TASK DESCRIPTION:
A faithful copy of all the entries is required, with no pictures in it.

Collected data:
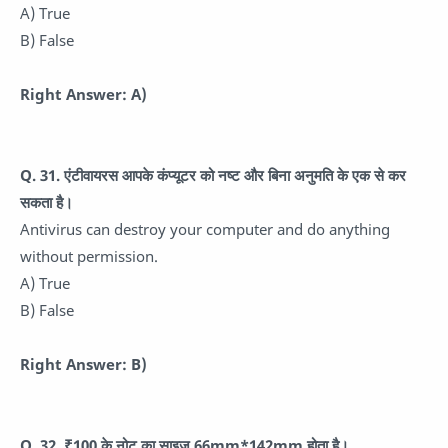
A) True
B) False
Right Answer: A)
Q. 31. एंटीवायरस आपके कंप्यूटर को नष्ट और बिना अनुमति के एक से कर
सकता है।
Antivirus can destroy your computer and do anything
without permission.
A) True
B) False
Right Answer: B)
Q. 32. ₹100 के नोट का साइज 66mm*142mm होता है।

ANSWER TO THIS PROBLEM:
A) True
B) False
Right Answer: A)
Q. 31. एंटीवायरस आपके कंप्यूटर को नष्ट और बिना अनुमति के एक से कर
सकता है।
Antivirus can destroy your computer and do anything
without permission.
A) True
B) False
Right Answer: B)
Q. 32. ₹100 के नोट का साइज 66mm*142mm होता है।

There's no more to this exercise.